[Material for the task Boundary: Start]

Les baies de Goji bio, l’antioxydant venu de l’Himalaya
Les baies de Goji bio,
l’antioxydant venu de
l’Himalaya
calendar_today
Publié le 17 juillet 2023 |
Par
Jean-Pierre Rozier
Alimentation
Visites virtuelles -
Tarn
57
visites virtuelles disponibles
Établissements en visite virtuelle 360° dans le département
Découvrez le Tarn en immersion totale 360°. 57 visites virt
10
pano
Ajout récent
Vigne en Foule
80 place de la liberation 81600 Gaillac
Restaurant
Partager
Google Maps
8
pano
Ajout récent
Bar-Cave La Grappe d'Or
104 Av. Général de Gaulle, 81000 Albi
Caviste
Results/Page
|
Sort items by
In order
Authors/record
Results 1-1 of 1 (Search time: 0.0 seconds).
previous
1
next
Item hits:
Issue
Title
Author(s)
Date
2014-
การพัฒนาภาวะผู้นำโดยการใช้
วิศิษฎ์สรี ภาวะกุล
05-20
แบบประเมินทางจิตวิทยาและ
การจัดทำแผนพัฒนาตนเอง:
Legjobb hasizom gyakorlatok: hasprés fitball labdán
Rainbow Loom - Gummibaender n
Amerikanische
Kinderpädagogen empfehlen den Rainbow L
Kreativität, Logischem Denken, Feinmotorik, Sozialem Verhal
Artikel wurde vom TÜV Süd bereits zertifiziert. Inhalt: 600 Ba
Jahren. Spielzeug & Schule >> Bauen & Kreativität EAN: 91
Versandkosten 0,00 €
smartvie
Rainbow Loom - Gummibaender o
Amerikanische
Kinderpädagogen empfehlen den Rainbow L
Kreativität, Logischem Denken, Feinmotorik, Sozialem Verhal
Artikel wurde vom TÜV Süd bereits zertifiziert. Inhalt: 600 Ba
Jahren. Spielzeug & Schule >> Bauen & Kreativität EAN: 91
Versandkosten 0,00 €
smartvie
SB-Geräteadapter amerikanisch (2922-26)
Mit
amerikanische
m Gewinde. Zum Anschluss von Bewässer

[Material for the task Boundary: End]

→ **What you will do**:
Search the entries for the string "Tarn" and return each line where it turns up.

→ **Output below**:
Tarn
Découvrez le Tarn en immersion totale 360°. 57 visites virt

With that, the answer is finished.